Riot police prepare to kettle protesters at April 9 demostration in Paris

Dalil also said he opposed the police forces in France and was against the proxy war being waged in Syria by the French government and its NATO allies, including military strikes ostensibly carried out in retaliation for terror attacks in France and Belgium.

The war in Syria, Dalil said, “keeps the kettle boiling in areas of conflict, that is, conflicts that have been stoked by the Western powers, and today it has totally exploded in the region. In fact, we keep having aggressive policies that no longer work.

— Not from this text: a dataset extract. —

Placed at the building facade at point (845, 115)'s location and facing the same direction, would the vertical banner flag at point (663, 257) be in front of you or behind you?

And we know they don’t work because long-distance bombings kill civilians, and I don’t see why we would reply to attacks that claimed 130 lives here by killing 2,000 people over there. It has no meaning.”

The WSWS also spoke to Jérémie, an intermittently employed actor, who bitterly attacked the El Khomri law. “What a big mess! It’s just more power to big business… So we’ll always be more in a hurry, with less time for each other and more money for the bosses, who manifestly have enough to put plenty of it away in Panama,” he said.

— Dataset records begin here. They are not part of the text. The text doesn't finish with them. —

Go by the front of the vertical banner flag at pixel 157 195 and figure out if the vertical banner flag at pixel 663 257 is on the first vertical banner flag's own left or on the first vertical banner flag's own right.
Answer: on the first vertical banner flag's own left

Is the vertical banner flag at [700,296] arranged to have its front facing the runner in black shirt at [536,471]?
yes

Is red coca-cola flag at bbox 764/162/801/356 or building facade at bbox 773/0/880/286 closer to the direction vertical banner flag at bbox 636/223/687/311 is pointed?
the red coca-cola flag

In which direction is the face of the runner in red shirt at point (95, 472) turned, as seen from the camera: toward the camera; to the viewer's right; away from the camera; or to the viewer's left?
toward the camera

“You start realizing that it’s a type of oligarchy that is emerging,” he added. “In all the countries it’s the same.”

He expressed deep disillusionment with the PS. “I don’t even know what the PS means anymore,” he said. “Because with the PS’ policy agenda, I have the impression that the guy [President Hollande] took power under a certain label and then told himself, ‘No, in fact the PS is a good tool, but me, the policies I want to carry out are rather right-wing and free-market.’ We are far away from when he said, ‘If I’m elected President I will never…’ and, ‘I would never do this if elected.’”

Dalil added that the rise of the neo-fascist National Front “goes in parallel with the impoverishment of the population.” He continued, “I’d say that each time people have problems to house each other and get food, there is always a fascist who comes along and says, ‘Well, the person responsible for this is that person.’ It pisses people off, but I think if we don’t get better policies, [the rise of the FN] is a real prospect and it will not make anything better.”

The WSWS also spoke to two high school students, Marin and Lucas, who were attending the Paris protest and discussed the problems they have seen in the protests.

“There is too much violence, there was a lot of rough stuff, and it’s a problem,” they said. “There are too many tensions…. we try to get involved in the movement anyway, but the problem is that since we are young, we are not so fond of the riot police. Otherwise, it is a movement that is fun because it gathers many people. I have met many people, including meeting people across generations. I met people of all ages.”

Marin added, “The world took a direction many years ago that had consequences that were not foreseen at the time. There will be a day when it will go too far, and we will look around and say that we should have gone back in time much earlier and changed a lot of things earlier. It comes from war, from a lot of inequality, and sometimes a sense that there is a lot of injustice too.”